攻防の最中カイルはアリアを挟み撃ちにするべく移動していた。
「アレン!いいぞ!」
一度距離を取り、呼吸を整える。
「ふふ、次はどんな策でくるのかな?」
まだ余裕たっぷりの笑みを浮かべるアリア。
「紅の霧よ、視界を奪え!【パイロ・スモーク】!」
燻る煙を発生させ、アリアの視界を遮る。どこから来るかわからない中、アリアは剣を上から下へと一振りし、煙が真っ二つに切られ視界が開けたた。
「くそっ!」
「……っ!」
まさかの展開にアレンとカイルは驚きながらも、アリアへと駆けていた。
(僕らの前後左右からの薙ぎ払い攻撃に死角はない!……捉えた!)
カコンッ
「…⁉︎」
なるはずのない音が鳴り、放った攻撃はアリアが地面に突き刺した剣に当たった音だった。しかし、アリアの姿が見えない。ふと上を向くと、剣を支えに倒立をしていた。
「惜しい」
ニコリと笑った瞬間、アレンとカイルは腹部に強い一撃をもらった。
「うわぁ!」
「ぐは!」
地面を擦りながら、転がる。なんとか腹部の痛みに耐え立ちあがろうとするが、ふらふらだ。

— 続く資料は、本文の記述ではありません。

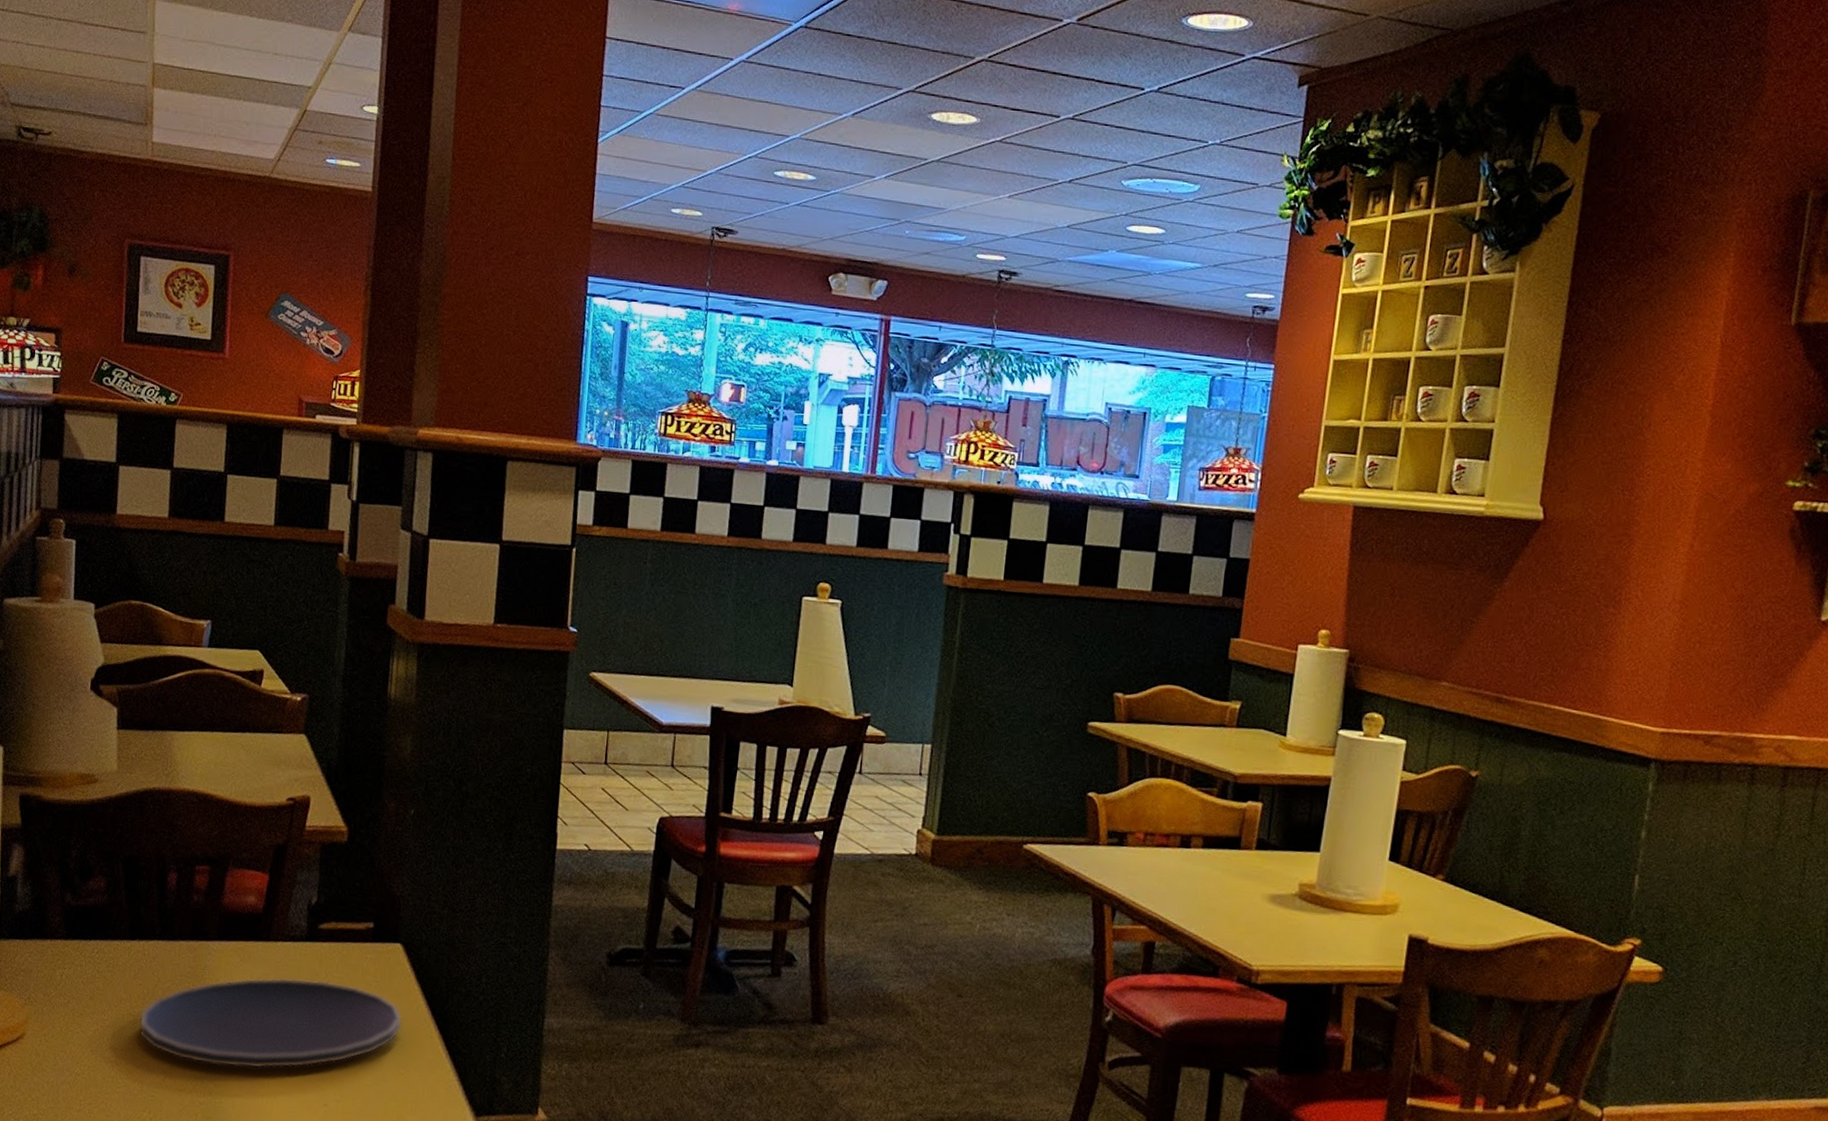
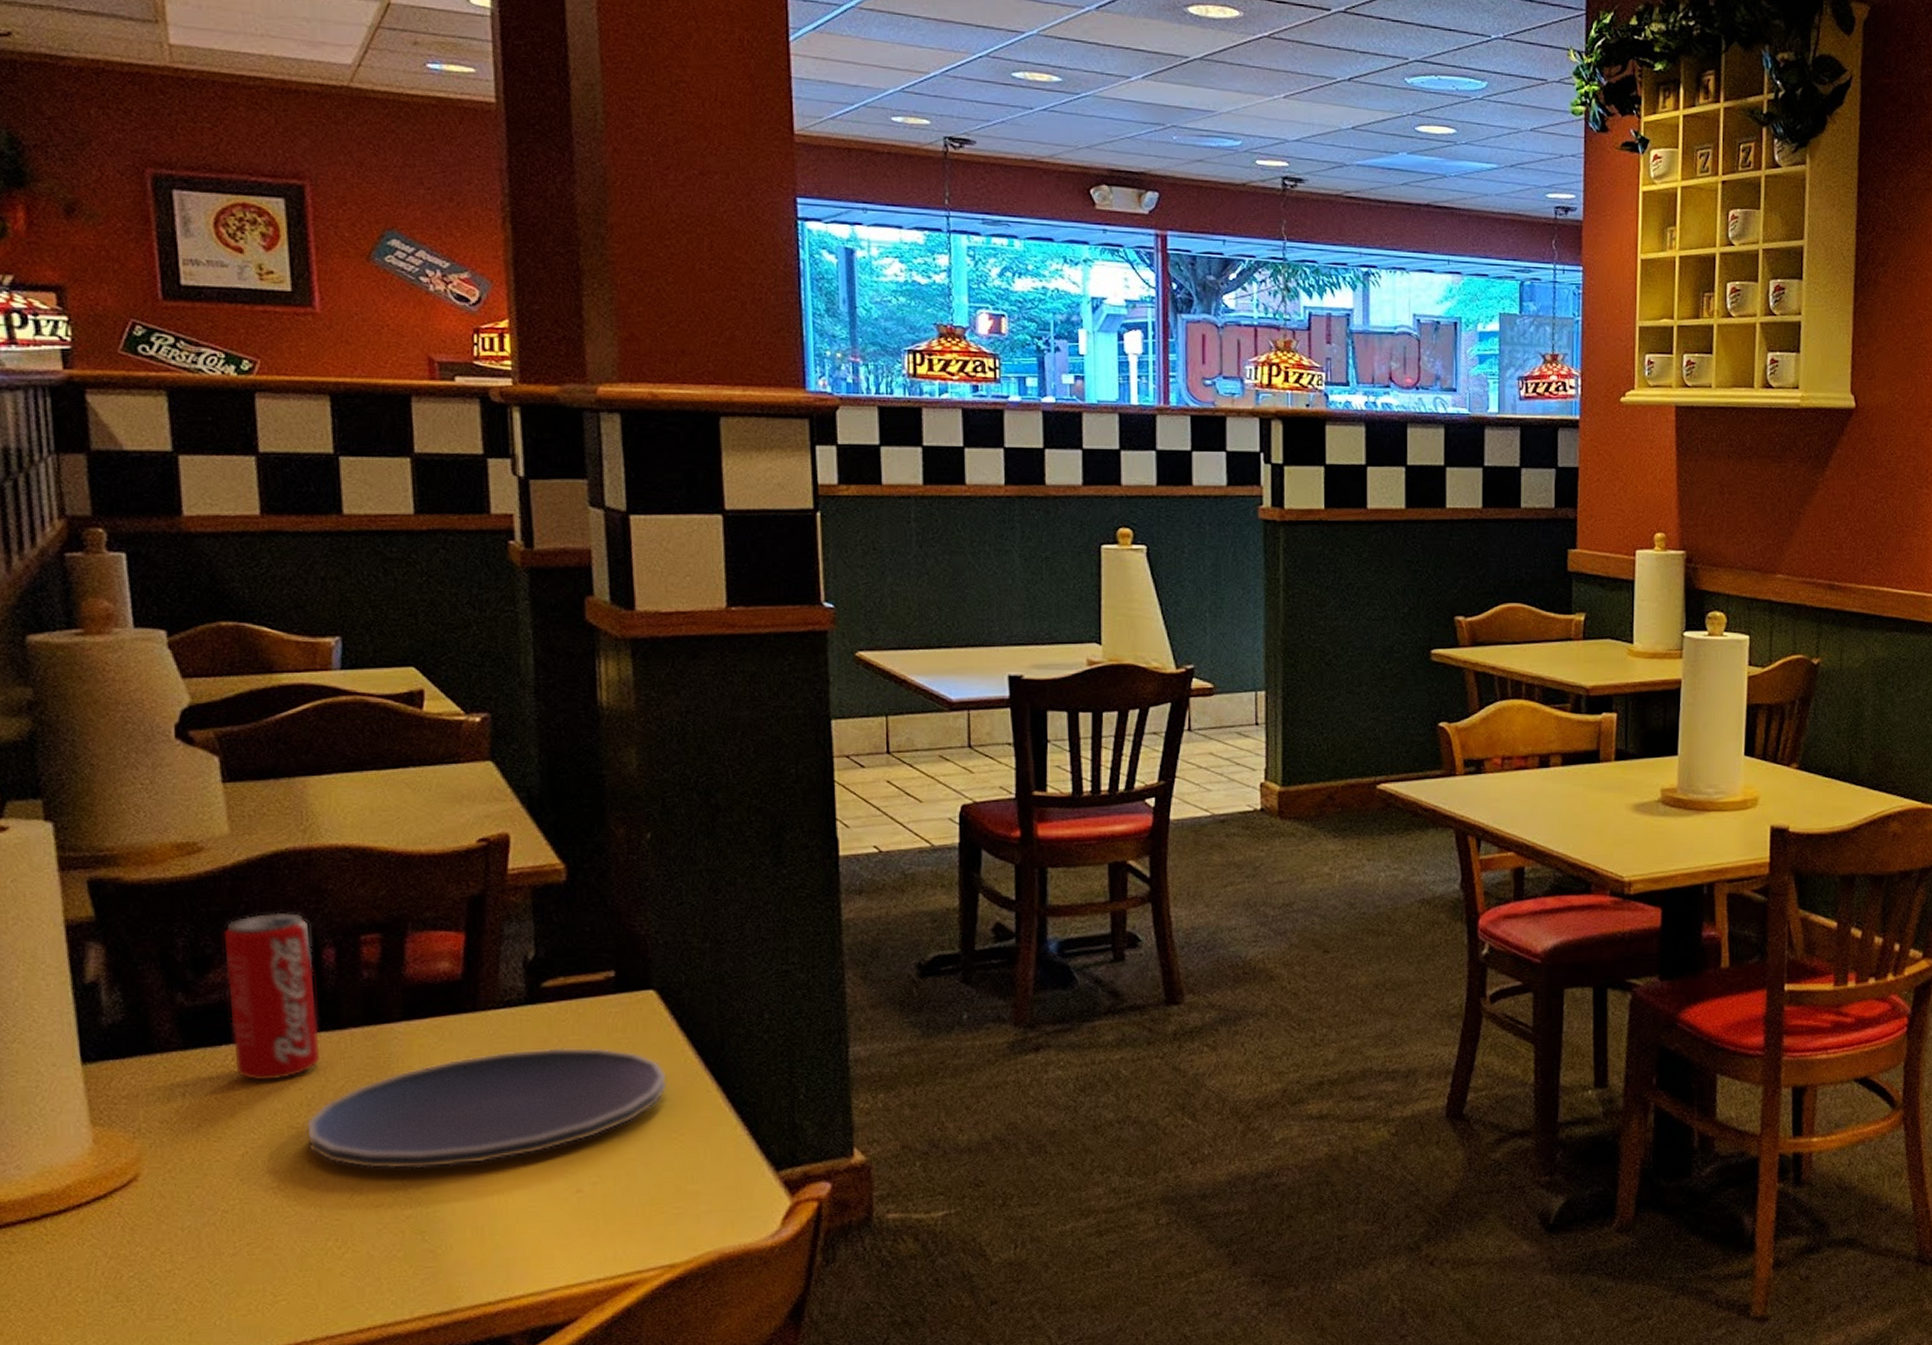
beverage can: none [98,838,161,974] -> present [223,912,321,1081]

「よし、そこまで!2人の連携と戦術とてもよかったよ。これはアレンが考えたのかな?」
「…はい」
アレンは、悔しながらも真正面を向いていた。
「ただ、アレンは踏み込みと読みの浅さ、カイルは魔力は成長したものの、それ以外はつたなかったわね。」
アリアは、頑張った2人に労いと反省点を伝え、その場を立ち去った。
「あぁ!あとちょっとでいけたと思ったのに!くそっ!」
大の字で寝そべるカイルが悔しそうに吠える。
「そうだね、僕もいけたと思った。だけど、それ以上に師匠は強かった」
アレンとカイルは悔しい思いを胸に訓練場を後にした。
その後、アレンとカイルはむしゃくしゃした気持ちを食事で発散させていた。
「うめぇなこの肉!アレンも食えよ!」
「頬張りすぎだ!カイル!」
そんな和気藹々と食事をしていると、唐突にカイルがこちらを見て話し始めた。
「……なぁ、アレン今回の作戦なにがダメだったと思う?師匠には、どうしたら勝てると思う?」
「…いや、僕にもわからないや。」
悔しい気持ちが今にも口から溢れ出しそうになるのを必死に抑え食事を進めることにした。
頭の中で、今回の敗戦を思い出しながら自室に戻った。
「また、後でな!」
「ああ、またな」
部屋に入り、ベッドに横になると疲れが溜まっていたのだろう。そのまま寝てしまった。
起きると中庭で何やら話し声が聞こえる。窓を開けると焚き火を囲みながら、カイルとアリアが何かを話しているようだ。
ガチャッ
「おう、やっと起きたか?」
「アレン、こちらにいらっしゃい」
そう言われて、慌てて向かう。
「アレン、早かったわね。こっちに座って。」
促されるまま椅子に座るとアリアが2人にむかって話し始めた。
「私、また1ヶ月くらいクエストでいないから2人共鍛錬は欠かさないようにね」
「…わかってるよ」
少し不満げなカイル。アリアはたまに長期のクエストを受けることがあり、それは、Sランク冒険者でしか任されないクエストなのだ。
「それと、遠征に行く前に実践を経験してもらうわ」
「え……?ほんとに?」
アリアは頷き、言葉を続けた。
「明日から君たちは私の手から離れ、魔獣討伐の仕事をするの。」
その言葉にアレンとカイルは、子供のようにはしゃいだ。
一方、その頃。
ギルドの街に、ある人物が足を踏み入れていた。
「……ここに、“それ”があるのね?」
黒いマントを羽織った人物が静かに呟く。
その後ろには数人の護衛が控えていた。
「グランベルト王国の5大貴族の次期当主が一人、エルネスト様の御成りだ!」
周囲の人々がざわめく。
この地方に貴族の使者が来ることは珍しい。
そして、その使者の中には――
ラナの姿があった。
彼女の表情はどこか沈んでいた。